Por ti y tu dulzura

Capítulo 5

Vive por mí… Únete a mí… Yo te cuido... No lo hagas...

Se despertó en los sofocantes, aunque cómodos, brazos del rudo montañés. Su esposo. Se percató que la luna permanecía sobre el campamento como un enorme ojo acusador, y que de la hoguera solo quedaba el leve crepitar de la madera. Ya la amenaza de la aurora se apreciaba.

El viento sopló. Los dientes castañeteaban. Leonor se acurrucó más cerca.

—¿Hum? —murmuró Rudof en sueños para después apretarla y acomodarse de tal manera que su boca quedara en su garganta. Sintió la ligera respiración contra la piel—. Esposa... —musitó en un suspiro.

Leonor sonrió. El alba iba para rato en el norte y no podría dormir atrapada de esa manera; con esfuerzo logró sacar los brazos. Colocó uno bajo su cabeza y lo abrazó por el cuello, encontrando mayor comodidad. Besó su negra cabellera con el propósito de dormirse nuevamente.

Sin embargo, Rudof movió el rostro quedando pegado frente a frente con la fría nariz acariciando la suya. Muy cerca, él estaba muy cerca. Podía sentir su aliento en los labios.

Un arrollador pensamiento germinó. ¿Podía ella... besarlo? Qué tontería, ¡por supuesto que sí! El único hombre que había besado estaba aquí. Después de sus besos, soñaba con aquel momento, se repetía, hasta que olvidó su apariencia, su cabello, su olor, la gruesa voz con el leve acento montañés.

Su hombre salvaje.

Dobló un poco el rostro y juntó los labios. ¡Uy! ¡Estaban frío! Se alejó mirando los labios entre abiertos. No fue como lo esperaba, al menos no como aquella vez. Un segundo intento le acrecentó la curiosidad y la hizo hacerlo un par de veces más.

Con cada toque sentía mayor confianza en apretarse contra su boca. ¿No se despierta? Leonor probó morder su labio inferior. Nada. Seguía respirando conjuntamente.

Dándose por satisfecha, por ahora, se dedicó admirar sus rasgos rudos.
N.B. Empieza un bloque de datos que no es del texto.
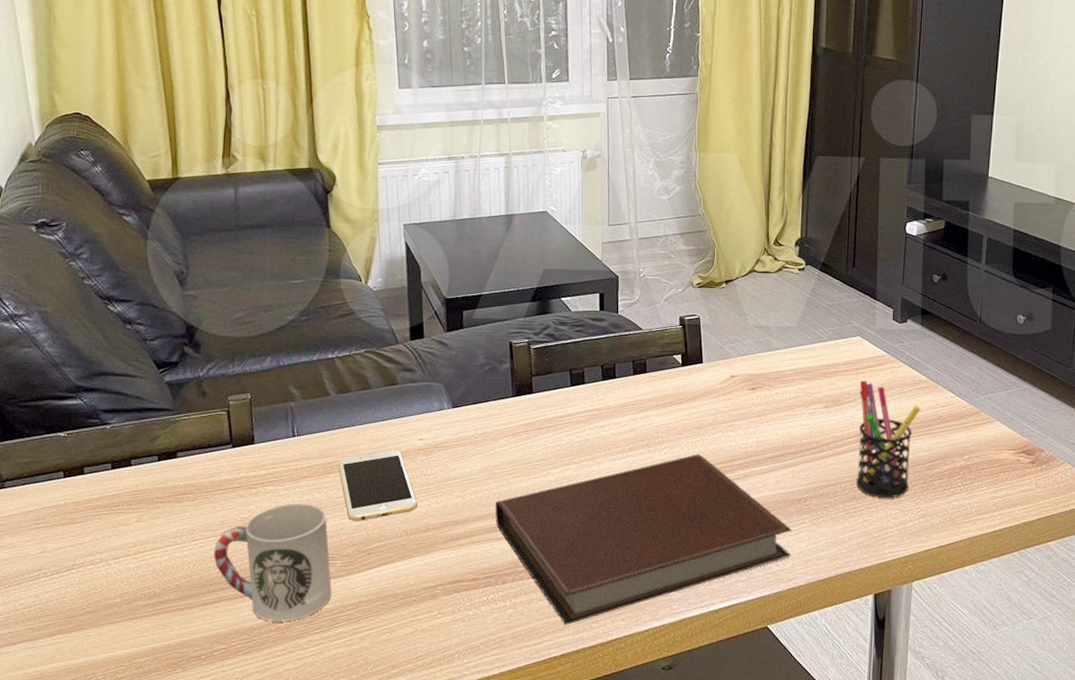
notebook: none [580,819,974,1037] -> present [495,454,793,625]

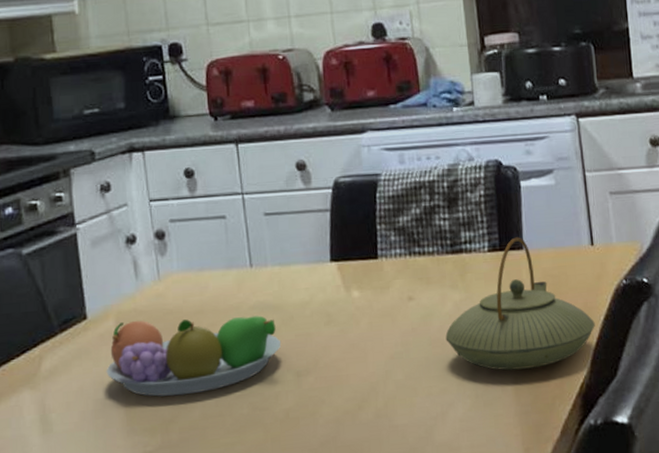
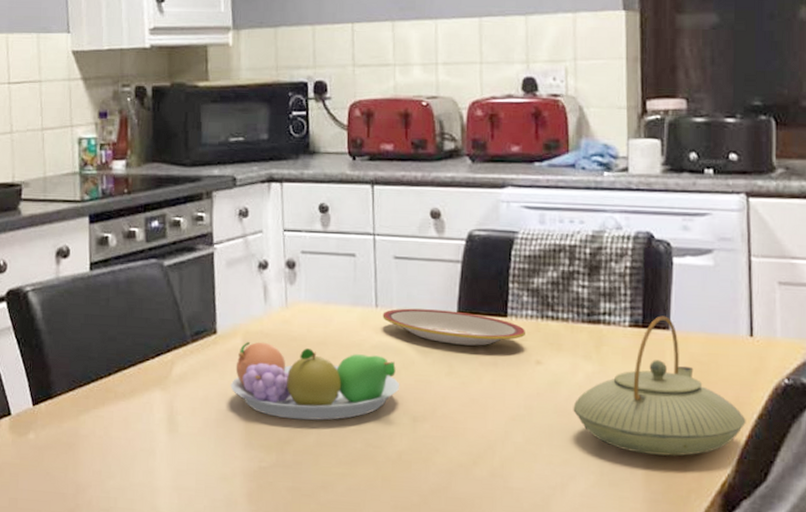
plate: none [258,260,396,294] -> present [382,308,525,346]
Como dormía al igual que una roca, no corría riesgo de ser atrapada. Le tocó la cara con las yemas de los dedos.

—Llegaste a tiempo, mi vida. —Lo esperó tanto tiempo... Lo odio tanto tiempo.

Y, aun así, allí estaba él, y ahí estaba ella; una mujer terriblemente enamorada del corazón de un enorme montañés. En ocasiones se preguntaba si fue una artimaña retenerla en su castillo con la escusa de esperar la sanación. Lo mejor que pudo hacer fue disfrutar de sus atenciones, y lo peor fue conocer lo que se hallaba escondido bajo todas las pieles y rostro inexpresivo.

Después de dos años buscándolo entre los corazones de caballeros más respetables y regio, se dio por vencida. Quizás él la olvidó y su promesa no era más que aire suelto con la intención de mantenerla con vida en su castillo.

No quería volver a verlo, ¡nunca!

Pero tuvo que llegar a su casa y acercarse. ¡Lo odiaba! ¡Tendría que arrastrarla fuera de la mansión si quería llevársela! Y luego el ama de llaves le entregó el dichoso papel de unión con la nota escrita por él:

«Tienes la decisión en vuestras manos, es el único documento de nuestra unión marital».

Se rio entre sollozos. Un gesto para la infinita aflicción de su madre que la dio por irracional. Al día siguiente, mientras dormía, la condesa ordenó las pertenencias de Leonor en la puerta principal, determinada a deshacer lazos con una posible desequilibrada, “según sus sutiles palabras”, la mujer no la quería en casa.

Muy bien, el montañés no se libraría tan fácilmente.

De todos modos, si ningún caballero venía a por ella, planeaba fugarse al reino libre. Allí una mujer podía trabajar sin la dependencia de un hombre. Llenaría las arcas de la familia por su cuenta.

Pero ahora... Tenía tantas preguntas que hacerle, que, si dejaba salir una, las demás saltaría fuera de su boca. Y temía la respuesta. Aunque confiaba en Rudof Undeeh ciegamente, necesitaba saber sus verdaderas intenciones.

Leonor lo tenía claro: lo amaba.

«Después de dos años, ¿por qué buscarme?».